Study text –

<<<<

Arvind Kumar Avinash · Accepted Answer · 2020-11-28 09:47:10Z

Check the following lines from the documentation of String#split:

When there is a positive-width match at the beginning of this string then an empty leading substring is included at the beginning of the resulting array. A zero-width match at the beginning however never produces such empty leading substring.

You can confirm it by printing the resulting array. An empty string can not be parsed into an int. A workaround is to ignore the strings which can not be parsed into an int.

>>>>

Supplied information –

<<<<

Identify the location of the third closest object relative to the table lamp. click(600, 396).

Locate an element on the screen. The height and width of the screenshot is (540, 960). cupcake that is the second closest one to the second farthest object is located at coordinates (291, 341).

>>>>

Brief 1 – In the accepted answer on String#split, recast the paragraph beginning "You can confirm it by printing" as a short bulleted list that keeps its main facts.
Brief 2 – Write out, word for word, the stretch of the accepted answer on String#split from "Arvind Kumar Avinash" through "empty leading substring.".

Task output 1 –
- Printing the resulting array confirms this behavior.
- An empty string cannot be parsed into an int.
- Workaround: ignore any strings that cannot be parsed into an int.

Task output 2 –
Arvind Kumar Avinash · Accepted Answer · 2020-11-28 09:47:10Z

Check the following lines from the documentation of String#split:

When there is a positive-width match at the beginning of this string then an empty leading substring is included at the beginning of the resulting array. A zero-width match at the beginning however never produces such empty leading substring.